**ASSIGNMENT**: Continue the article on the reenactment of Joseph Smith's extradition hearings from where it stops.

Joseph Smith’s Extradition Hearings Reenacted in Illinois
Contributed By By R. Scott Lloyd
- Joseph’s efforts to defend himself using habeas corpus will now be studied by schoolchildren and law students in Illinois.
- Following the reenactment, five distinguished legal experts led a panel discussion of the role of habeas corpus in U.S. history.
- The reenactment will be repeated in an encore presentation October 14 at the University of Chicago.
“[The event] involves the intersection of two constitutional principles: the individual’s right to habeas corpus vs. the state’s right of extradition.” —Justice Rita B. Garman of the Illinois Supreme Court
During the Nauvoo period of Church history, the Prophet Joseph Smith was dogged by legal troubles stemming from the Missouri persecutions of 1838.
Now his efforts to defend himself by using the legal doctrine of habeas corpus will be studied by schoolchildren and law students in Illinois. This is due to a remarkable partnership involving the Abraham Lincoln Presidential Library and Museum and the Illinois Supreme Court Historic Preservation, with involvement from Church History Department scholars and representatives of Community of Christ and members of the legal community in Illinois.
On September 24, at the Lincoln Museum in downtown Springfield, four professional actors depicted three habeas corpus hearings involving the Prophet Joseph Smith that took place in Illinois in the 1840s. This was followed by a panel discussion involving five distinguished legal experts, including Jeffrey N. Walker, senior adviser for the Joseph Smith Papers and managing director for its legal and business series. Brother Walker was largely responsible for the creation and leadership of the program.
The panel discussed the suspension of habeas corpus and its changing application in America from the 19th century to today, including the use of the writ of habeas corpus for prisoners at Guantanamo Bay.

**DATASET EXCERPTS**:

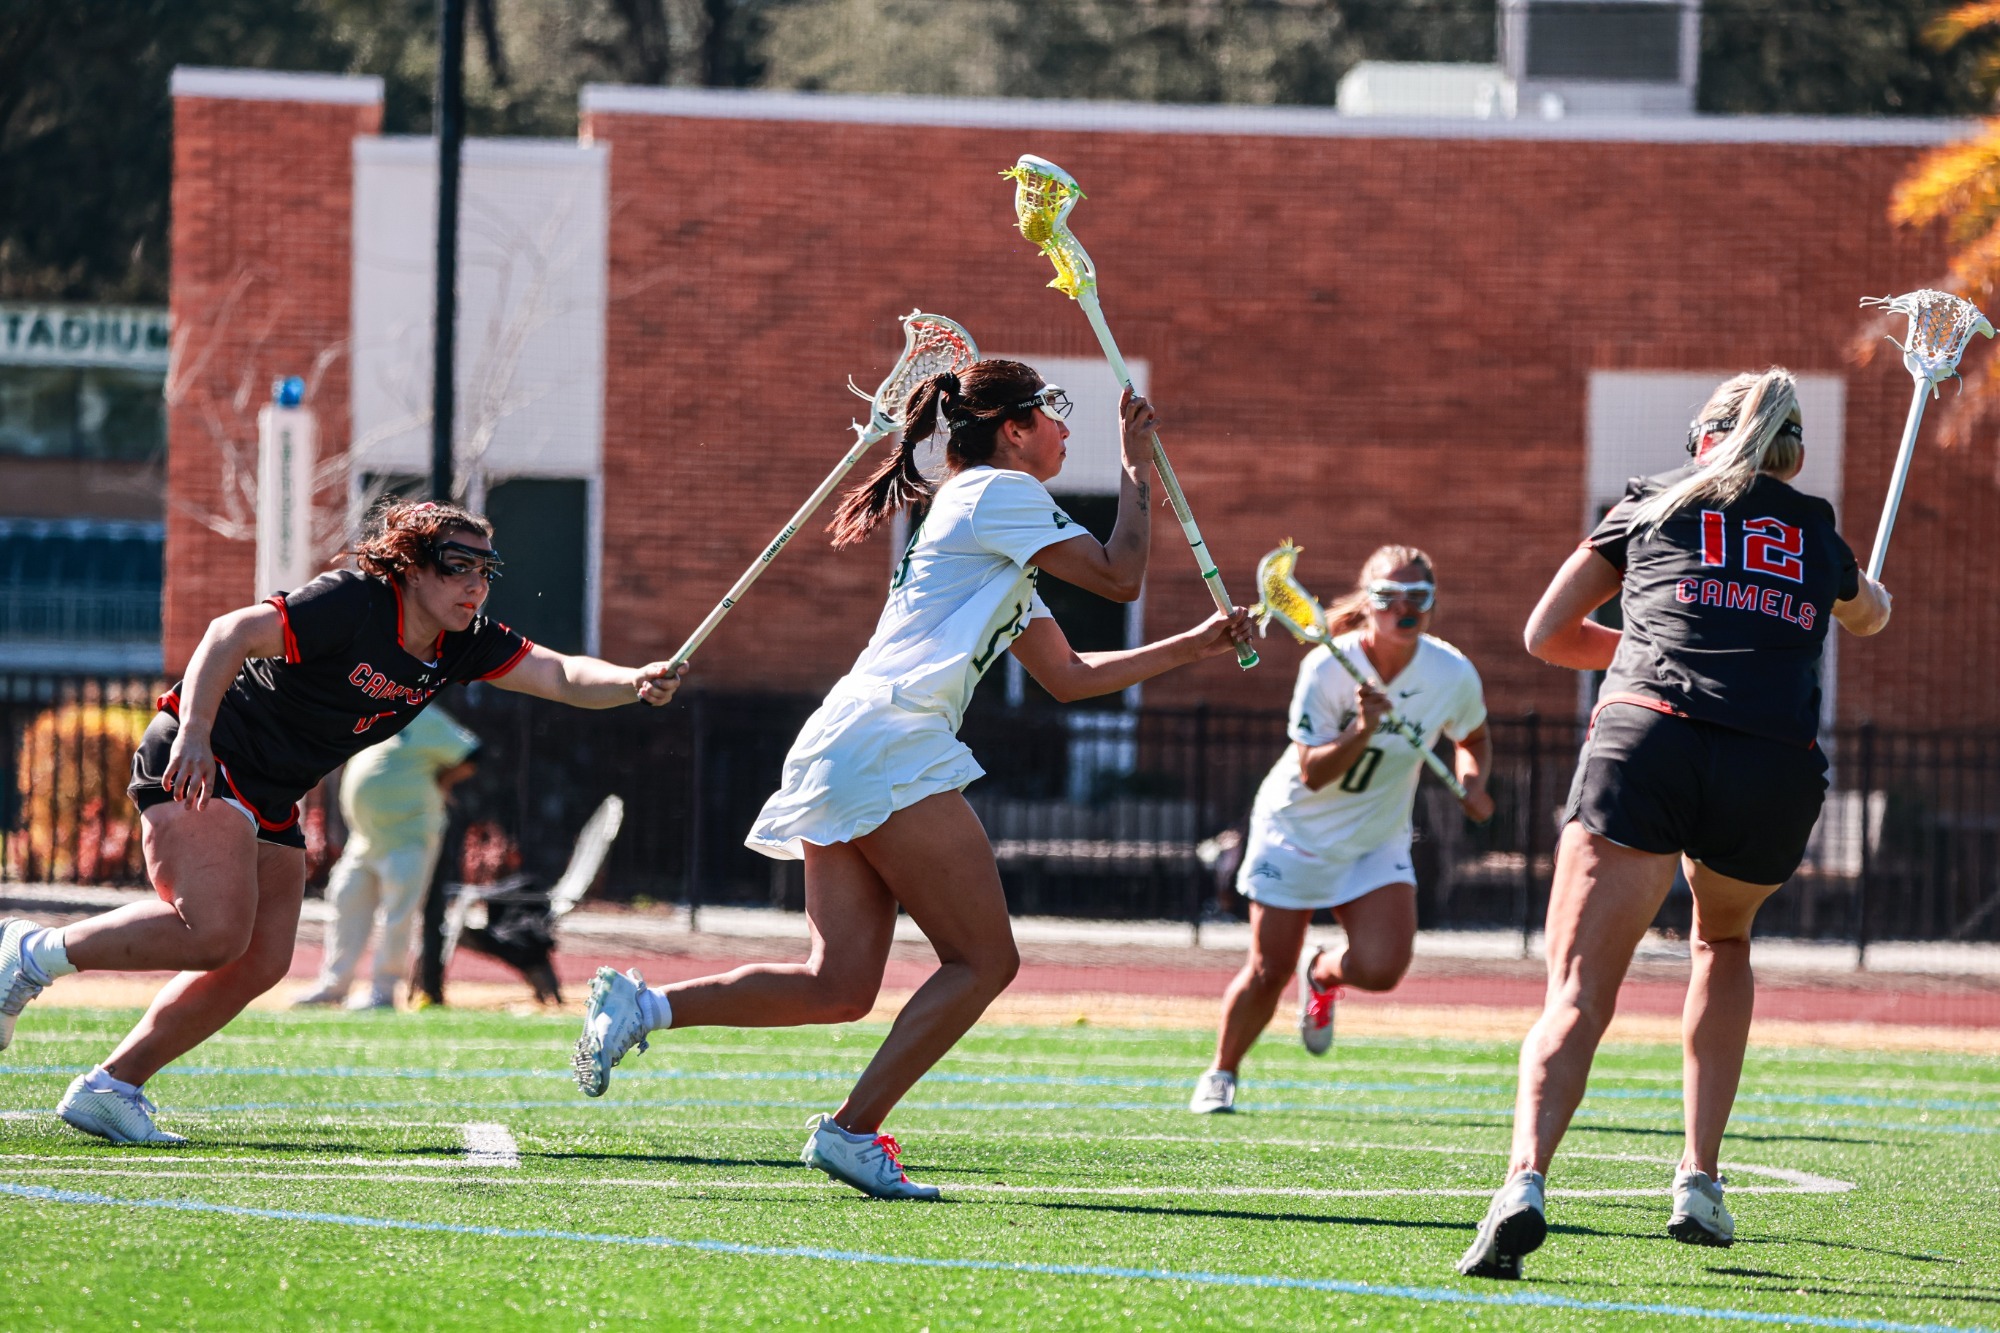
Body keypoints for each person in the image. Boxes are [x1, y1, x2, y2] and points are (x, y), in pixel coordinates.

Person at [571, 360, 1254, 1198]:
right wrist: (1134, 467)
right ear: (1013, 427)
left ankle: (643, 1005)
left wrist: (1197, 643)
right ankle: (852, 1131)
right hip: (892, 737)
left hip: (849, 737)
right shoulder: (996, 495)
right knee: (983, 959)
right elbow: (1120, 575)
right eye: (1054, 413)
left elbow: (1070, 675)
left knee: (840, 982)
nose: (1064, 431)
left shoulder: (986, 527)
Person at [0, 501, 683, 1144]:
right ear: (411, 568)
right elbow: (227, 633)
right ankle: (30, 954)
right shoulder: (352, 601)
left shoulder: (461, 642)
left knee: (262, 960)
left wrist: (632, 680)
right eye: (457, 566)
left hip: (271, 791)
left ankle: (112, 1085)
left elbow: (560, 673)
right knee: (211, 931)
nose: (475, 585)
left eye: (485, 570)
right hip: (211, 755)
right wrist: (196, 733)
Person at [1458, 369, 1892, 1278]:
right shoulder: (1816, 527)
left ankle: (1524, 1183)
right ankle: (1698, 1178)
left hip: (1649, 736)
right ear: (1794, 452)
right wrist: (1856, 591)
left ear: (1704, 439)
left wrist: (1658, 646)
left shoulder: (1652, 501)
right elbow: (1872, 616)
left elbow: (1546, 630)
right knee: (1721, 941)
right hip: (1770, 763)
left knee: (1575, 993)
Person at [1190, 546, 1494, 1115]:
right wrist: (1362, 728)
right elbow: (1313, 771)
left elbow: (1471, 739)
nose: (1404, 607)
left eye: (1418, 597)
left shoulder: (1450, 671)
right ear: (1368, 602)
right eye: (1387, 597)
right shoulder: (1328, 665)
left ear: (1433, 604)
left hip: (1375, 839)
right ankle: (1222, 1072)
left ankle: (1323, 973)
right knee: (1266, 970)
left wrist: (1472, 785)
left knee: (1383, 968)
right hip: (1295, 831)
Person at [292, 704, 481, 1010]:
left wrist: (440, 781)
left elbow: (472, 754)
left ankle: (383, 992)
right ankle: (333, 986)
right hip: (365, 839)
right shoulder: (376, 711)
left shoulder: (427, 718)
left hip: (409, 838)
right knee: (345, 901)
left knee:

**YOUR RESPONSE**:
Introducing the program, Justice Rita B. Garman of the Illinois Supreme Court said, “We certainly extend our deepest thanks to the LDS Church for their help. We obviously could not have put this program together without their support.”
Justice Garman said the evening’s event “involves the intersection of two constitutional principles: the individual’s right to habeas corpus vs. the state’s right of extradition.”
She defined habeas corpus as “the right of an individual to be brought before a court and informed of the criminal charges against him or her and to contest false charges.”
“This long-established right was first under the English common law dating back to the Magna Carta. It’s embodied in the U.S. Constitution.”
She explained that extradition is the right of a state to request another state to transfer a criminal defendant to its jurisdiction where a crime allegedly occurred. “This extradition right is also set forth in the U.S. Constitution,” she added.
While the dramatic presentation was based on actual events from the 1830s and 1840s, “dialogue and scenes have been created for dramatic effect, including some involving Stephen A. Douglas, the great lawyer, jurist, and statesman from Illinois.”
The character of Douglas was something of a narrator in the dramatic presentations, sometimes giving the audience the background of the hearings in which the Prophet was involved.
With no scenery, staging, or special costuming, the actors depicted, in addition to Stephen Douglas and Joseph Smith, Church figures such as Sidney Rigdon, Reynolds Cahoon, William Clayton, Lyman Wight, and Hyrum Smith; lawyers and jurists involved in the hearings; and other prominent figures such as Missouri Governor Lilburn W. Boggs.
Of the three cases in which Joseph Smith sought a writ of habeas corpus, the first involved a warrant of arrest issued against the Prophet and others by Illinois Governor Thomas Carlin seeking their extradition to Missouri on outstanding 1839 indictments.
Stephen Douglas, just 27 years old at the time, heard the case and discharged the defendants on a narrow procedural issue.
The second extradition attempt stemmed from an accusation against Joseph in an assassination attempt against Governor Boggs of Missouri, who had issued the infamous extermination order driving the Latter-day Saints from that state.
The case, heard in Springfield in early 1843, was argued before Judge Nathaniel Pope, who found that the only evidence, Boggs’s affidavit based on his own belief, did not establish fact.
The actors depicted a humorous bit of oratory by Joseph Smith’s attorney, Justin Butterfield. The courtroom, on the second floor of the Tinsley Building, which still exists today, was packed because so many members of the public wanted to attend to get a glimpse of Joseph Smith.
Judge Pope allowed several young women to sit on either side of him on the bench, including his daughter, attorney Butterfield’s daughters, and Mary Todd Lincoln, who had married Abraham Lincoln a few months earlier.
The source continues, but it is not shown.